Следующие пару дней они бродили по окрестностям замка и города Эрбера, выискивая нужное место. Игнат хотел, чтобы оно выделялось, не устраивать же могилу у придорожного столба, но и слишком заметным его делать не хотелось: у мага шевелились волосы на голове от одной мысли, что могилу Маркуса кто-нибудь разграбит.
Спал Игнат на полу в комнатушке, выделенной Тиберию как помощнику книжника. Выпрашивать у лорда Таммарена отдельные покои маг не хотел, да и времени на это не было. Как только утреннее солнце освещало его лицо, он тут же будил Тиберия, и они отправлялись на поиски. Когда же очередной день клонился к закату, они, усталые, возвращались в замок.
– Игнат, ты меня прости, но такие долгие прогулки не для меня, – пропыхтел Тиберий, когда они в который раз вечером шли по Старлинг-холлу. – Да и книжник вчера вечером бранился, что целый день не мог меня разыскать. Не хотелось бы вылететь отсюда.
– Нужно найти нужное место. Не хочешь, завтра один пойду. Окрестности мы уже вдоль и поперёк исходили, поди не заблужусь.
Вдруг путь им преградил Кельвин Старлинг. Несмотря на обретённый титул лорда своего дома, он продолжал служить Таммаренам в качестве хранителя клинка и командующего гвардией. Рыцарь сказал, что вот уже который день замечает, как они уходят куда-то чуть свет и возвращаются только затемно. Поэтому и решил поинтересоваться, неужели выпивка в эрберских кабаках лучше, чем летнее вино погребов Старлинг-Холла, которым он готов с удовольствием поделиться со столь прославленным гостем?

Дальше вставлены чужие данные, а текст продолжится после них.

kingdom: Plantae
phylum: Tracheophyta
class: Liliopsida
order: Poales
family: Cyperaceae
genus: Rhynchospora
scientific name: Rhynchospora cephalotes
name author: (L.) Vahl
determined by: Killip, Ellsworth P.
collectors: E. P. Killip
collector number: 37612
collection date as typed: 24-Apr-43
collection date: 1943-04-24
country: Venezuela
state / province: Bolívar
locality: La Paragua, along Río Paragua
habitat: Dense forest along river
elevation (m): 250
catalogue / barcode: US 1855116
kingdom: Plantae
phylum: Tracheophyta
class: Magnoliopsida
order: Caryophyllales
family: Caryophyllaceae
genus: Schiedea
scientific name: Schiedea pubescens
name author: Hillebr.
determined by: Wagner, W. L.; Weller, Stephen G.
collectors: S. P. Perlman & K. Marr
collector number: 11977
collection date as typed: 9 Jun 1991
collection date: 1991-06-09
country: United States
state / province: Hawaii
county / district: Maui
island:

Собравшись с духом, Игнат рассказал сиру Кельвину, зачем они целый день рыщут по округе, едва ли надеясь, что тот хотя бы войдёт в его положение. Однако рыцарь вдруг замолчал и задумался, после чего велел Игнату прийти завтра в полдень к воротам в Старлинг-Холл и ждать.
Игнат засыпал тяжело, гадая, что бы могло значить это предложение. На следующий день он вихрем вылетел из комнаты, едва солнце вошло в зенит. В условленном месте его уже ждал сир Кельвин верхом на коне.
– Думаю, я могу тебе помочь, – проговорил он. – И, к тому же, исполнить то, что должно. Взбирайся в седло позади меня.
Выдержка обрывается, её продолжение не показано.